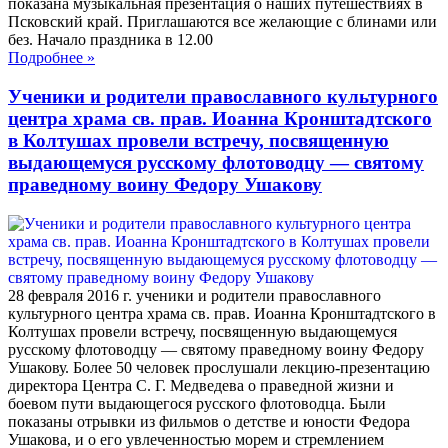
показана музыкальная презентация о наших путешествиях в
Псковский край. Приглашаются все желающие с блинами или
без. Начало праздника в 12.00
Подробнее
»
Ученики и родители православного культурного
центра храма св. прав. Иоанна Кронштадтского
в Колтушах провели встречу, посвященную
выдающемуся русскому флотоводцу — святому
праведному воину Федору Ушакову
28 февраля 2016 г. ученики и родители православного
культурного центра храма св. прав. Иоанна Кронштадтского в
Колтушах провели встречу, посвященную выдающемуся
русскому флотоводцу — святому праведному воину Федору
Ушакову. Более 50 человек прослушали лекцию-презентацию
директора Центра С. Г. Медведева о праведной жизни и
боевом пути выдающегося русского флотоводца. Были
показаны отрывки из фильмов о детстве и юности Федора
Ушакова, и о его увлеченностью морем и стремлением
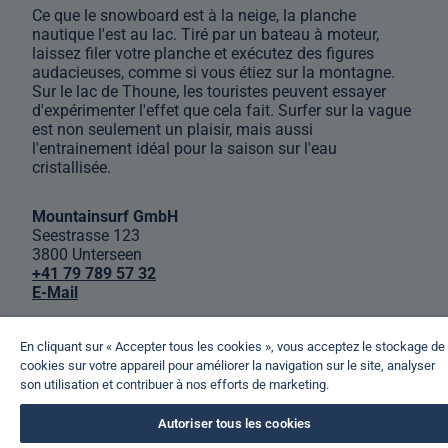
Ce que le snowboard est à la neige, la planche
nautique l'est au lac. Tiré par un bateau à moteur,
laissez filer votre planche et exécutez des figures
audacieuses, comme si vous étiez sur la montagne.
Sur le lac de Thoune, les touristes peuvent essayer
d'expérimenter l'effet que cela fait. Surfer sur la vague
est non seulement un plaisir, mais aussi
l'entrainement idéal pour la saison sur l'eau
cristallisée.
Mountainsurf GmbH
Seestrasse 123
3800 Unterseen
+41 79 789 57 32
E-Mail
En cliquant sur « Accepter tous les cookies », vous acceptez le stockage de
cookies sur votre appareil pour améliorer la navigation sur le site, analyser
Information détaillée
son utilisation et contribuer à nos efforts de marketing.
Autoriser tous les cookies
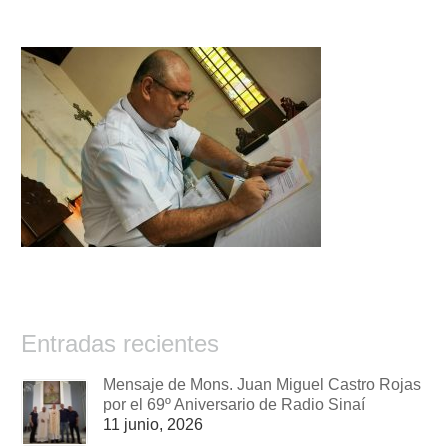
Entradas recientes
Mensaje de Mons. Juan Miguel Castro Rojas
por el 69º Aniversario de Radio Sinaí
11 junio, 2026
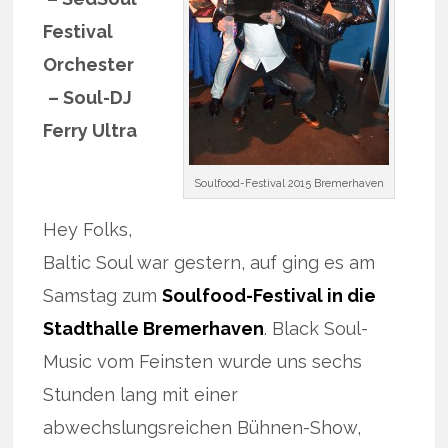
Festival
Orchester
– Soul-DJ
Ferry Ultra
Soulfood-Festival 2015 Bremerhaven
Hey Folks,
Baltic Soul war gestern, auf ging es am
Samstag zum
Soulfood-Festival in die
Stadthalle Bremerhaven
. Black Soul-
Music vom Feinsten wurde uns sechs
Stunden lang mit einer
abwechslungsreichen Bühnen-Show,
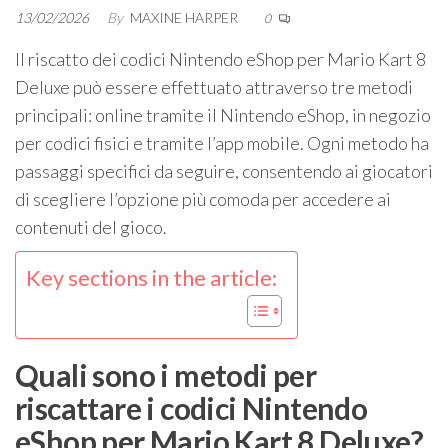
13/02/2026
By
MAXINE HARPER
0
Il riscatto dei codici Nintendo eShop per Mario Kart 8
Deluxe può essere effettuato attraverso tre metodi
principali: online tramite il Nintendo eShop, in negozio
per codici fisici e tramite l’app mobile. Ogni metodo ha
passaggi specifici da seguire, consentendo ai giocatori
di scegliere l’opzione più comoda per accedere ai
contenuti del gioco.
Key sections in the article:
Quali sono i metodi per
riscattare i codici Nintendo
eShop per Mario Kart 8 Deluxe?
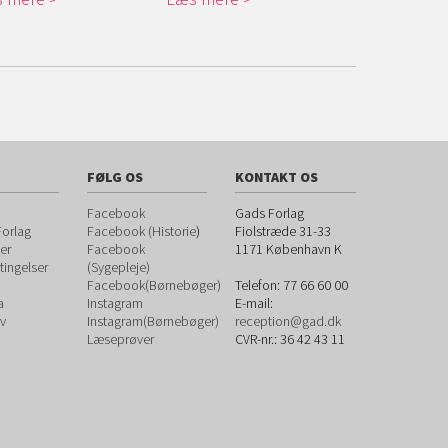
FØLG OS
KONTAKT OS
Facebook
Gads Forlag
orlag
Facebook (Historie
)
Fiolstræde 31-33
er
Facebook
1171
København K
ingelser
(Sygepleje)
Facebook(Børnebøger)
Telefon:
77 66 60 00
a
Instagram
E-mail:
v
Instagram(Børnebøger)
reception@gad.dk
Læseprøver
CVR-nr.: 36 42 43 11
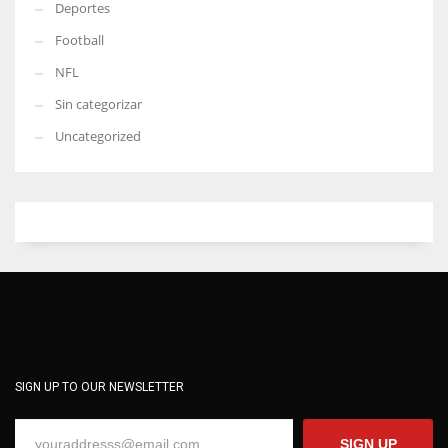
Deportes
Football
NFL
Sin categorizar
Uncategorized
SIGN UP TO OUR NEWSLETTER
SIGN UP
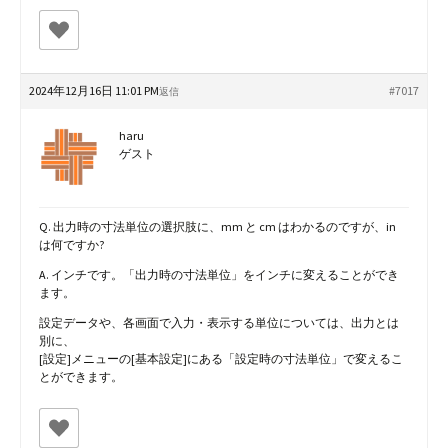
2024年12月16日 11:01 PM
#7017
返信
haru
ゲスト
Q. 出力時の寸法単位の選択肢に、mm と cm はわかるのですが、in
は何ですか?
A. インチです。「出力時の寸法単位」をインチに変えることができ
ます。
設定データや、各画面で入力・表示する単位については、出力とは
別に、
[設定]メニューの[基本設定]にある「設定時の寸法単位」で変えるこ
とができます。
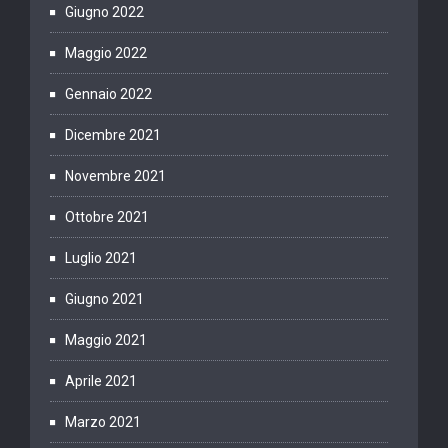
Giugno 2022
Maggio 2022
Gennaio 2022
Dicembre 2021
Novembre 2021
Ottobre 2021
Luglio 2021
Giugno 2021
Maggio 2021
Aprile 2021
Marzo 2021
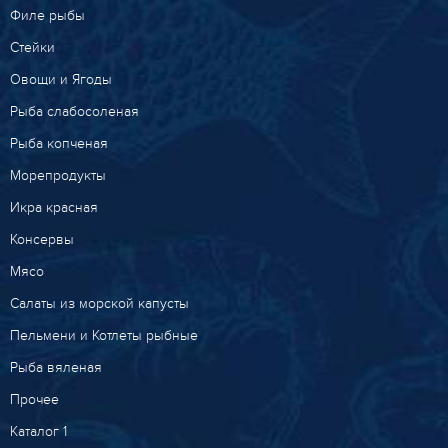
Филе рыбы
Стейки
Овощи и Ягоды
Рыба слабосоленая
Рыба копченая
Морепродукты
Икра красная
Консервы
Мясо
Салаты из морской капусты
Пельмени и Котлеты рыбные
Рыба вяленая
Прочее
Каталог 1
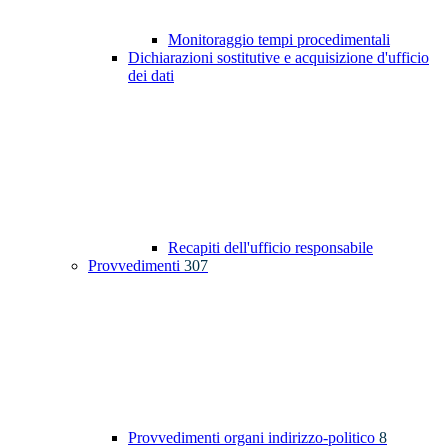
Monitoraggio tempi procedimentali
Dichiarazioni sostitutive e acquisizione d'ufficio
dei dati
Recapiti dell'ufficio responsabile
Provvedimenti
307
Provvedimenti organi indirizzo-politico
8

---

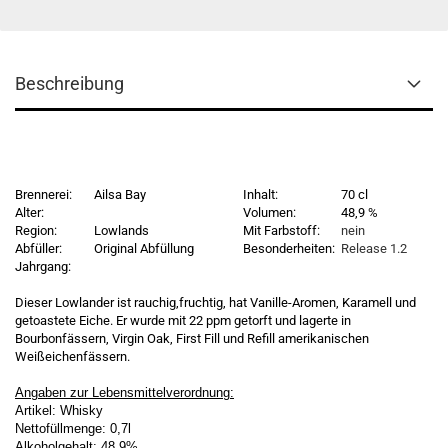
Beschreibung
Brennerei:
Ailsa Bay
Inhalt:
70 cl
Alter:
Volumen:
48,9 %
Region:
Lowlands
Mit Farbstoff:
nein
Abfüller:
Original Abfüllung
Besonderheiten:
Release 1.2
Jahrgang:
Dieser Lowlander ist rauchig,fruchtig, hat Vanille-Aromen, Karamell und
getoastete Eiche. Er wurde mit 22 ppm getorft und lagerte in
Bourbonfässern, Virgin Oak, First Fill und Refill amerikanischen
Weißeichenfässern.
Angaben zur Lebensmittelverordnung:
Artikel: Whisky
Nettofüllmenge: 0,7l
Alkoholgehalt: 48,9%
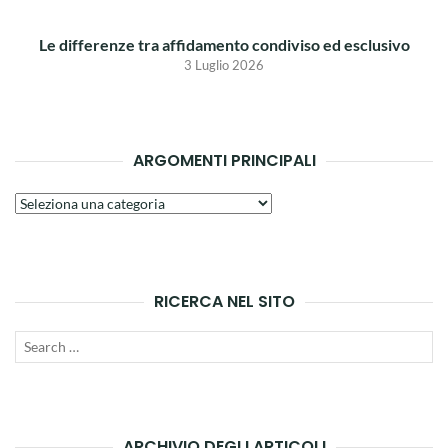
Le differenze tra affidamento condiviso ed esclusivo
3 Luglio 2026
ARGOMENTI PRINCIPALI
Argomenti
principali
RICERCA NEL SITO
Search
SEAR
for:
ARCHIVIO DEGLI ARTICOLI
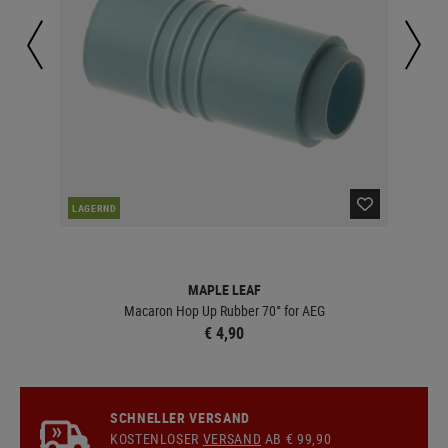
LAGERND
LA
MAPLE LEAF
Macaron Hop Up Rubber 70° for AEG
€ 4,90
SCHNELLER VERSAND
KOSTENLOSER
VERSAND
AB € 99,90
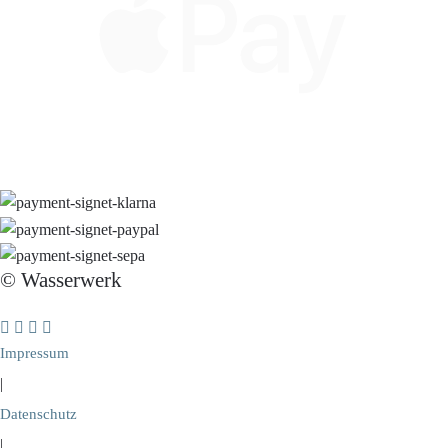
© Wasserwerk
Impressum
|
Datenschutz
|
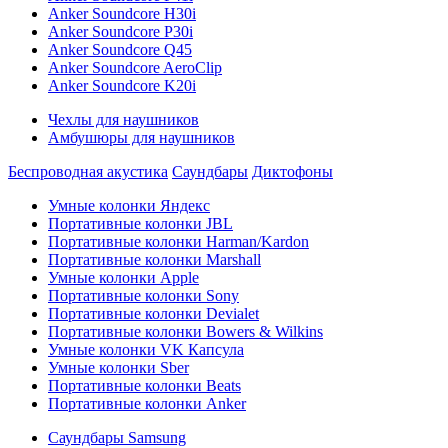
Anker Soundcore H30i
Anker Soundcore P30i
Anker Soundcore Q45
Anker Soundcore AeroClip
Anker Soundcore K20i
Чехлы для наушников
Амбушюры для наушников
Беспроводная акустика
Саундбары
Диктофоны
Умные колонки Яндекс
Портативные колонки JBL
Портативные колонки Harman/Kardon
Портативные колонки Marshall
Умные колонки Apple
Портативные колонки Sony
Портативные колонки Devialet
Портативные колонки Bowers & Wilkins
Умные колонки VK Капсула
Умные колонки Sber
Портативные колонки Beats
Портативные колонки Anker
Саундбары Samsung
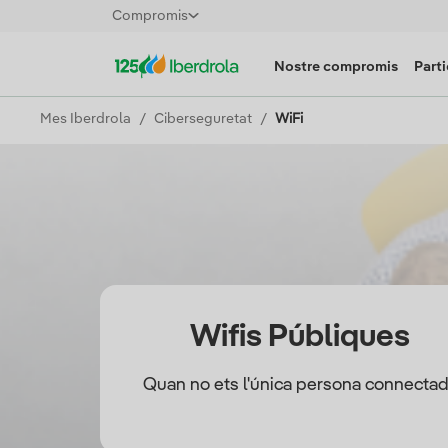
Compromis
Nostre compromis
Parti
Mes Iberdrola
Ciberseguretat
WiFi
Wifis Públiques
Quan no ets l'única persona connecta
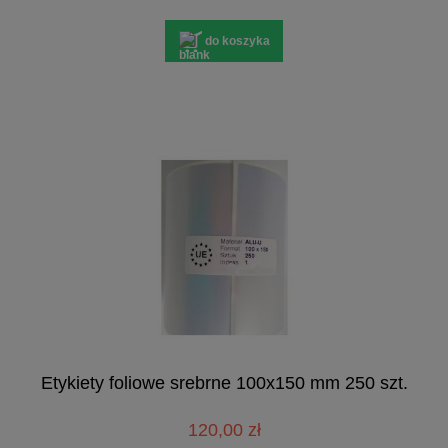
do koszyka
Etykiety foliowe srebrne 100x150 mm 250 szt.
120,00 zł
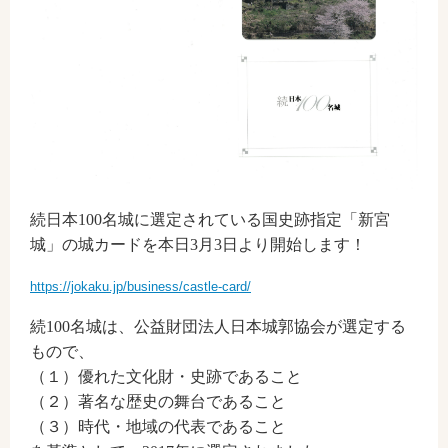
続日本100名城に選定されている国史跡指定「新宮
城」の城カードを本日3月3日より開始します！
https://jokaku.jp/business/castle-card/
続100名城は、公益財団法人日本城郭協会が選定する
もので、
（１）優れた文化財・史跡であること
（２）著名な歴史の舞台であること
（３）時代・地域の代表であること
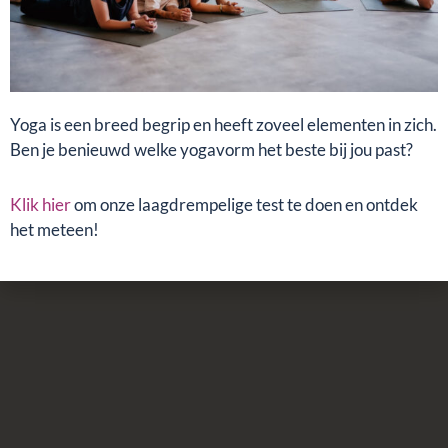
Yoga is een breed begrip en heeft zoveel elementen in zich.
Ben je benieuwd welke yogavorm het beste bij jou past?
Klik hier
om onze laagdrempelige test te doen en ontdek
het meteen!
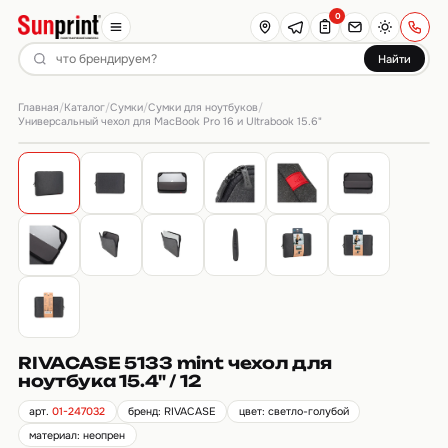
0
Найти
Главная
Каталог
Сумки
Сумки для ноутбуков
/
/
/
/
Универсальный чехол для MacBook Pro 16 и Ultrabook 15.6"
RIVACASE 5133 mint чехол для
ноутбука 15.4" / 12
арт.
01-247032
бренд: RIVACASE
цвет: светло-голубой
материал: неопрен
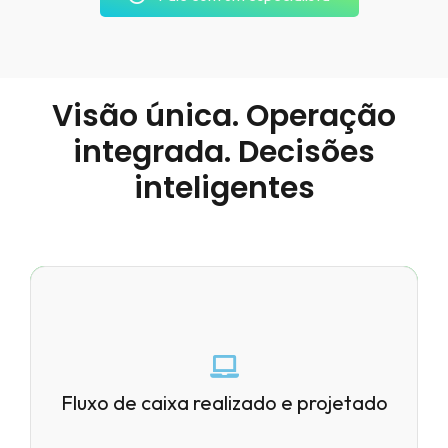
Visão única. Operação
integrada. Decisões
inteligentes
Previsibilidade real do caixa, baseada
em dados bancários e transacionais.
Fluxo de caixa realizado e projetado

*Work task*: Gather every row above that contains the string "Børnebøger" and copy each one out in full. Case counts, so include only rows where the string appears with the same capital and lowercase letters.

*Response box*:
Facebook(Børnebøger)
Instagram(Børnebøger)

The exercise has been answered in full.